La sénatrice Cynthia Lummis a renouvelé son appel aux législateurs pour faire avancer la loi CLARITY, un projet de loi visant à établir des règles plus claires pour les marchés des actifs numériques aux États-Unis. Un post partagé par CryptoGoos citait Lummis disant que le projet de loi « jetterait les bases des services financiers du 21e siècle ».
Lummis a également déclaré : « La loi Clarity est la contribution de cette génération à cet héritage. Terminons le travail. » Ses commentaires sont intervenus alors que les législateurs disposaient d'une fenêtre étroite pour faire avancer le projet de loi avant la pause d'août.
Le projet de loi cherche à définir comment les actifs numériques doivent être traités en vertu du droit américain. Il vise également à réduire le différend de longue date entre les régulateurs sur l'agence qui devrait superviser l'activité de trading de cryptomonnaies.
La loi CLARITY a déjà été adoptée par la Chambre des représentants et a franchi la Commission des banques du Sénat. Elle nécessite maintenant un vote en séance plénière du Sénat avant de pouvoir se rapprocher de l'adoption définitive.
Le calendrier reste l'un des principaux défis. Si le Sénat n'agit pas avant la pause d'août, le parcours du projet de loi pourrait s'étendre jusqu'en 2027. Cela fait de juillet un mois important pour la politique des actifs numériques à Washington.
Lummis a également ouvert une fenêtre de révision finale pour le texte mis à jour du projet de loi. Un rapport récent indiquait que la version révisée était attendue vers le 4 juillet, offrant aux législateurs et aux groupes industriels une dernière chance d'examiner les modifications avant une possible présentation en séance.
Le projet de loi fait toujours l'objet de débats sur les produits de rendement en stablecoins, les règles d'éthique et la supervision de la finance décentralisée. Ces questions sont importantes car les dirigeants du Sénat ont besoin de suffisamment de soutien pour faire adopter le projet de loi dans une chambre divisée.
La loi CLARITY créerait une séparation plus claire entre la Commission américaine des valeurs mobilières et des échanges et la Commission du commerce des contrats à terme sur marchandises.
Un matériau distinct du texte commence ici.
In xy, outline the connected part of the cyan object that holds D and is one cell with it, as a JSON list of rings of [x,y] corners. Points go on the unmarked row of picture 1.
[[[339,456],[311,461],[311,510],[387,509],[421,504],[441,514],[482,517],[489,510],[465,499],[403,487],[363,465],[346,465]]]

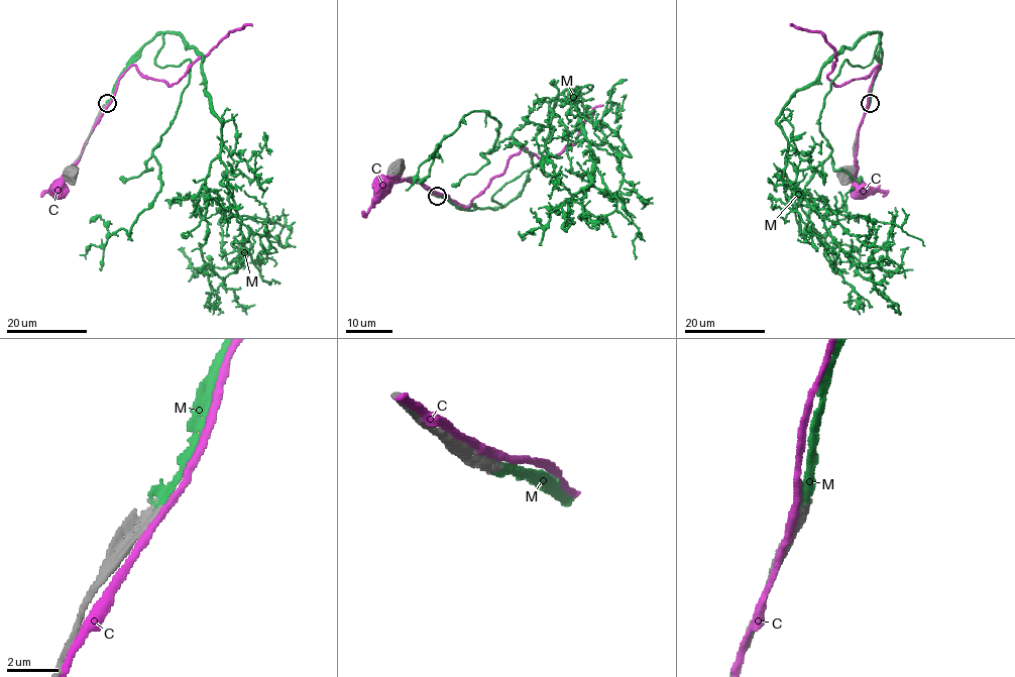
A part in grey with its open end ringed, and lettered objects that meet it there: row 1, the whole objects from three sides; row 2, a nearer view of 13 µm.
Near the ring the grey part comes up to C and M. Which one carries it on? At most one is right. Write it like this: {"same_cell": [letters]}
{"same_cell": ["M"]}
Un explicatif en langage clair indiquait que le projet de loi définirait quand un token est traité comme un titre et quand il est traité comme une matière première.
Selon le projet de loi, la SEC conserverait la supervision des actifs de contrats d'investissement. La CFTC jouerait un rôle plus important sur les marchés au comptant des matières premières numériques, y compris certaines activités des plateformes d'échange.
Le projet de loi établirait également des règles pour les plateformes de trading, les courtiers et les plateformes d'échange de cryptomonnaies. Ces règles incluent la séparation des actifs des clients des fonds de l'entreprise, une mesure visant à réduire les risques observés lors des faillites passées des plateformes d'échange.
Les partisans affirment que le projet de loi pourrait remplacer la politique axée sur l'application des règles par un manuel écrit. Les critiques continuent de se demander si le texte offre suffisamment de protection aux utilisateurs et suffisamment de détails pour la finance décentralisée.
Le projet de loi comprend également un financement pour l'application des règles. Un rapport distinct indiquait que la loi CLARITY réserverait 150 millions de dollars pour les enquêtes sur la fraude aux cryptomonnaies.
Lummis a déclaré que cet argent aiderait les agences à « traquer les escrocs et les mauvais acteurs dans l'espace des actifs numériques ». Cette disposition pourrait aider les législateurs qui souhaitent des contrôles de fraude plus stricts parallèlement aux règles du marché.
Le projet de loi soumettrait également certaines entreprises d'actifs numériques aux obligations de la loi sur le secret bancaire. Cela pourrait augmenter les normes de déclaration pour les plateformes qui gèrent les actifs et les transactions des clients.
Pour l'instant, la loi CLARITY reste proche d'un test au Sénat mais n'est pas encore devenue loi. Lummis presse les législateurs d'aller de l'avant, tandis que les entreprises de cryptomonnaies, les banques et les groupes politiques attendent le texte final et le prochain vote.